In these challenging economic times, U.S. universities are under great stress – economically, politically and socially. Cash-strapped states are reducing appropriations for public universities, and those private universities fortunate enough to possess substantial endowments are managing them with a frugal eye on an uncertain economy. To compensate, tuition is rising rapidly, and the chase for already constrained Federal research funding is increasingly frenetic.

Unfortunately, increasing numbers of students are leaving (degreed or not) with substantial loan debt and – in this economy – with rather bleak employment prospects. The rising cost of higher education, coupled with uncertain employment options, is deeply troubling to parents and students, as well as faculty members and university leaders.

What does all this mean?
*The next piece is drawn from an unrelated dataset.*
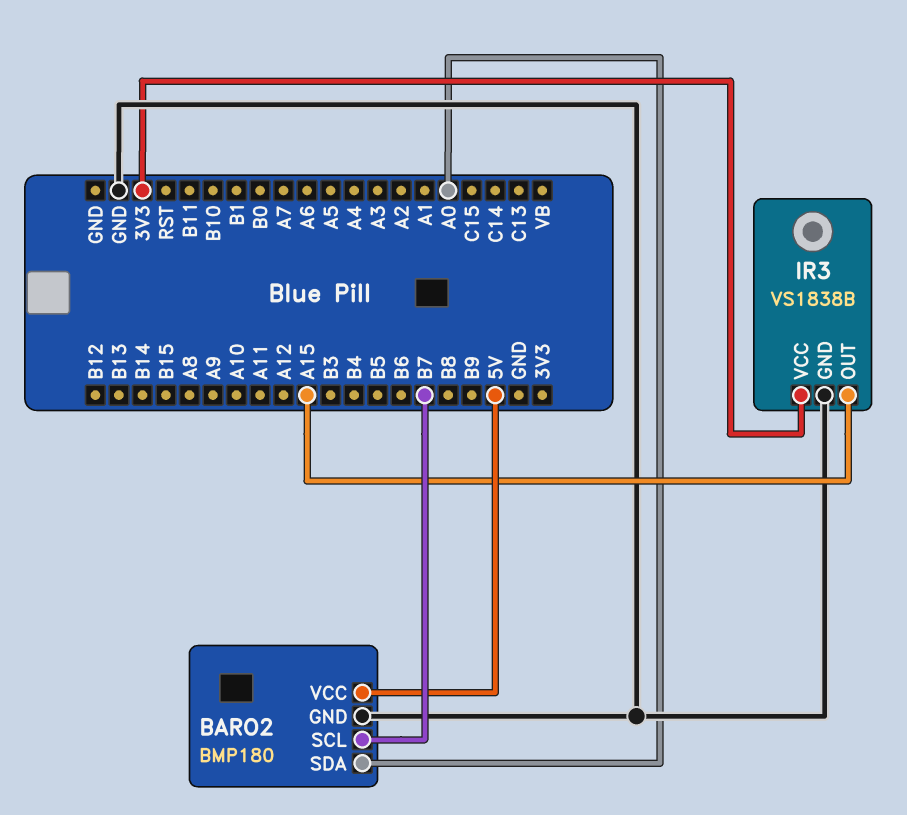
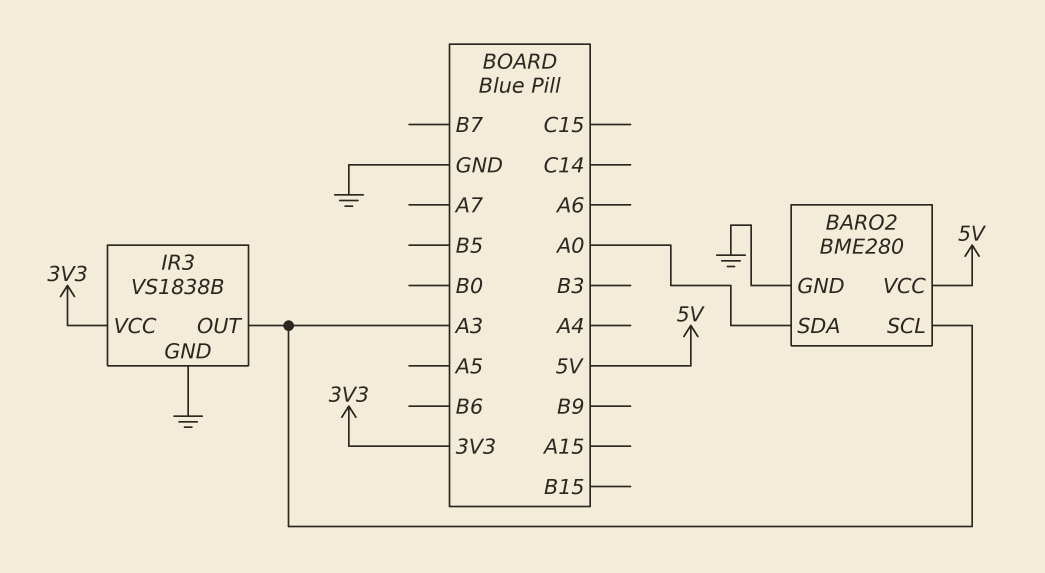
BARO2: BMP180 -> BME280
BARO2 pin SCL: B7 -> A3
IR3 pin OUT: A15 -> A3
Public and private institutions alike are now caught between their straitened economics and their historical roles. In a rapidly shifting knowledge economy, it has never been more important to educate a new generation of students, advance the frontiers of knowledge, foster economic development and facilitate debate on important societal issues.

Computing Responsibility

It is tempting for those of us in computing to ignore these issues. After all, our field is booming, with stunning advances in both computing theory and practice. We face a shortfall of qualified graduates, the competition for experienced and qualified practitioners is intense, and there are many interesting and well-remunerated jobs. (For detailed data, see the Computing Research Association (CRA) workforce data analysis.)

Yes, we should celebrate these happy facts, but I believe we must also consider our social obligation to help address today's university challenges, for we are the beneficiaries of past actions. In that spirit, it is worthwhile to consider another time when American society renegotiated its compact with higher education, triggered by social and economic upheaval.

The Morrill Act of 1862 granted each state 30,000 acres of public land. Proceeds from the land sales were to be invested in an endowment to support colleges of agriculture and mechanical arts in each of the states. For the first time, practical training became a major focus of U.S. higher education.

These "land grant" institutions brought modern engineering and agricultural methods to a still largely rural and agrarian, though rapidly industrializing society. Nor were they simply outposts of erudition, with agricultural experiment stations and extension services, they quite literally took new ideas and technology to the farmer's field.

Planting Seeds

What are the "agricultural and mechanical" arts of the 21^st century knowledge economy? What transformative force is driving economic and social change? The answer to both questions seems rather obvious – it is computing, both its enabling technology and its myriad applications.

Our universities are struggling to respond and adapt to a rapidly shifting environment, with new social demands and heightened economic pressures. How do we help them respond more nimbly to societal needs for education and skills, economic development and job creation? How can we best use computing to expand access to higher education? How can we reduce costs and provide just-in-time lifelong education when the inevitable technical dislocation and job losses occur? How can we accelerate discovery and innovation?

I do not know the answers, or even all the questions. However, like agriculture and engineering before us, computing has a social responsibility to be an active and enthusiastic partner in helping chart the nature of higher education and its evolving compact with society. It is, I believe, a responsibility we have not fully shouldered to this point.

We have the skills, insights and expertise. We can plant the seeds of the future.